Jakarta – Proses seleksi calon Wakil Ketua Dewan Komisioner Lembaga Penjamin Simpanan (LPS) periode 2025–2030 yang dipimpin Menteri Keuangan Sri Mulyani Indrawati menuai kritik. Center for Budget Analysis (CBA) menilai pelaksanaan seleksi ini berpotensi melanggar Undang-Undang Nomor 24 Tahun 2004 tentang LPS.

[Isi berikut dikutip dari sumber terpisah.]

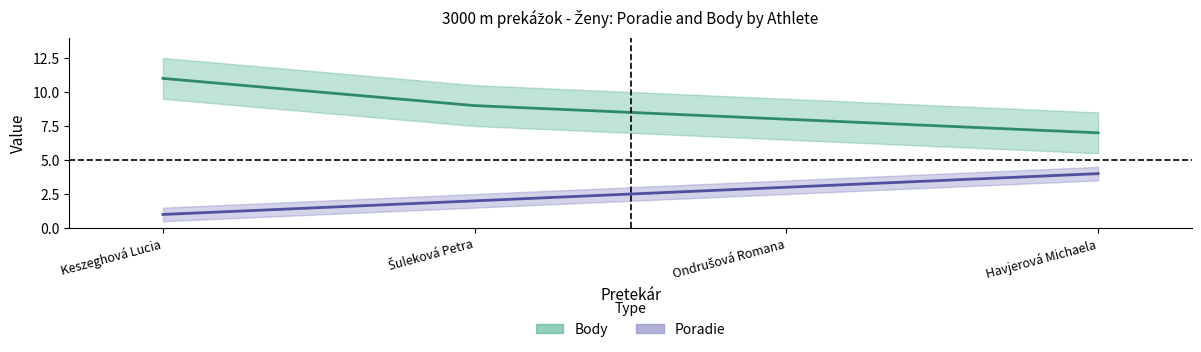

Which category has the lowest value in the Body series?

Havjerová Michaela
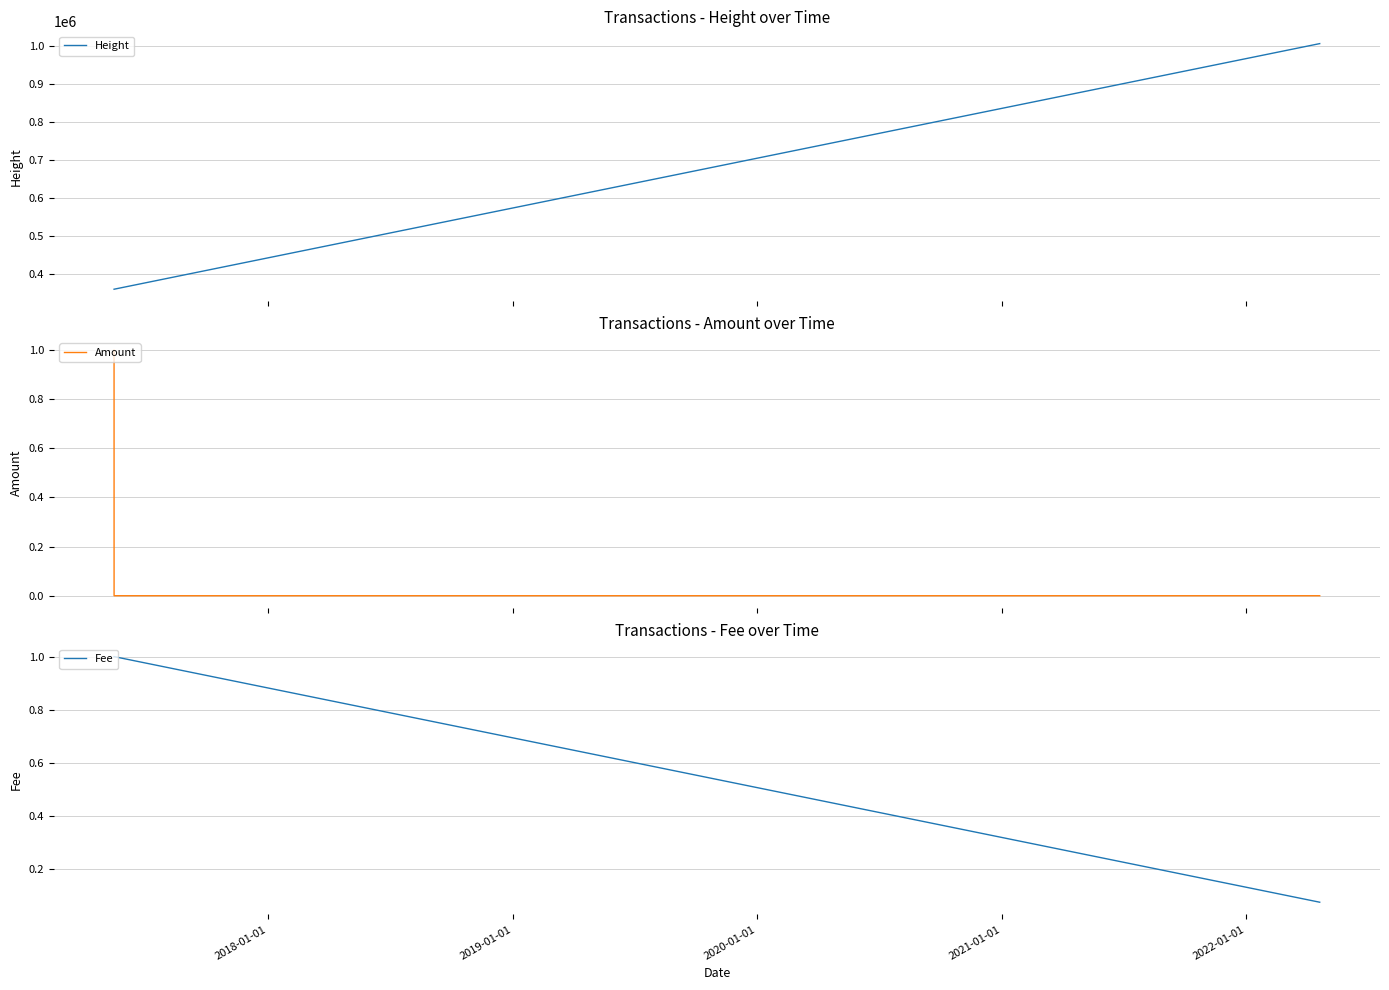

True or false: Height has more than 1 points higher than both neighbors.

False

Direktur CBA, Uchok Sky Khadafi, mengungkapkan bahwa dua dari lima nama yang lolos seleksi tahap kedua diketahui masih menjabat di perusahaan sektor keuangan, seperti perbankan dan asuransi. Hal ini, menurutnya, bertentangan dengan ketentuan pasal 66 dan 67 UU LPS yang secara eksplisit melarang calon pimpinan LPS memiliki jabatan eksekutif di lembaga keuangan saat proses seleksi berlangsung.
“Sri Mulyani sebagai ketua pansel diduga melanggar UU tentang LPS. Jadi produknya bisa menjadi masalah di kemudian hari,” kata Uchok di Jakarta, Rabu (21/5/2025).
Lima nama yang telah lolos dan diserahkan kepada Presiden Prabowo Subianto adalah Andry Asmoro (Bank Mandiri), Andy Samuel (Asuransi Jasa Indonesia), Doddy Zulverdi (Bank Indonesia), Farid Azhar Nasution (LPS), dan Imansyah Purnabakti (OJK). Uchok menyebut dua nama di antaranya—yang berasal dari perbankan dan asuransi—masih aktif menjabat di institusi keuangan, yang semestinya didiskualifikasi.
Ia merujuk pada dokumen resmi pansel tertanggal 28 April 2025 yang ditandatangani oleh Sri Mulyani, di mana dalam ketentuan pendaftaran disebutkan bahwa calon harus bersedia tidak menjabat sebagai konsultan, pegawai, pengurus, atau pemilik lembaga keuangan saat ditetapkan.
“Kuat dugaan melanggar UU LPS. Jika ada semacam ‘penyesuaian’ aturan, tentu tak salah jika ada pandangan, patut diduga ada kepentingan tersembunyi dari aksi ini,” tegas Uchok.
Sri Mulyani dalam keterangan sebelumnya menyatakan bahwa lima nama yang lolos seleksi telah diserahkan kepada Presiden untuk diproses lebih lanjut. Ia tidak memberikan tanggapan terhadap tudingan pelanggaran tersebut.
Proses seleksi ini menjadi sorotan publik karena posisi Wakil Ketua DK LPS sangat strategis dalam menjaga stabilitas sistem keuangan nasional. Jika proses seleksi cacat prosedural, hal ini dikhawatirkan dapat merusak kredibilitas LPS sebagai lembaga penjamin dana masyarakat di perbankan.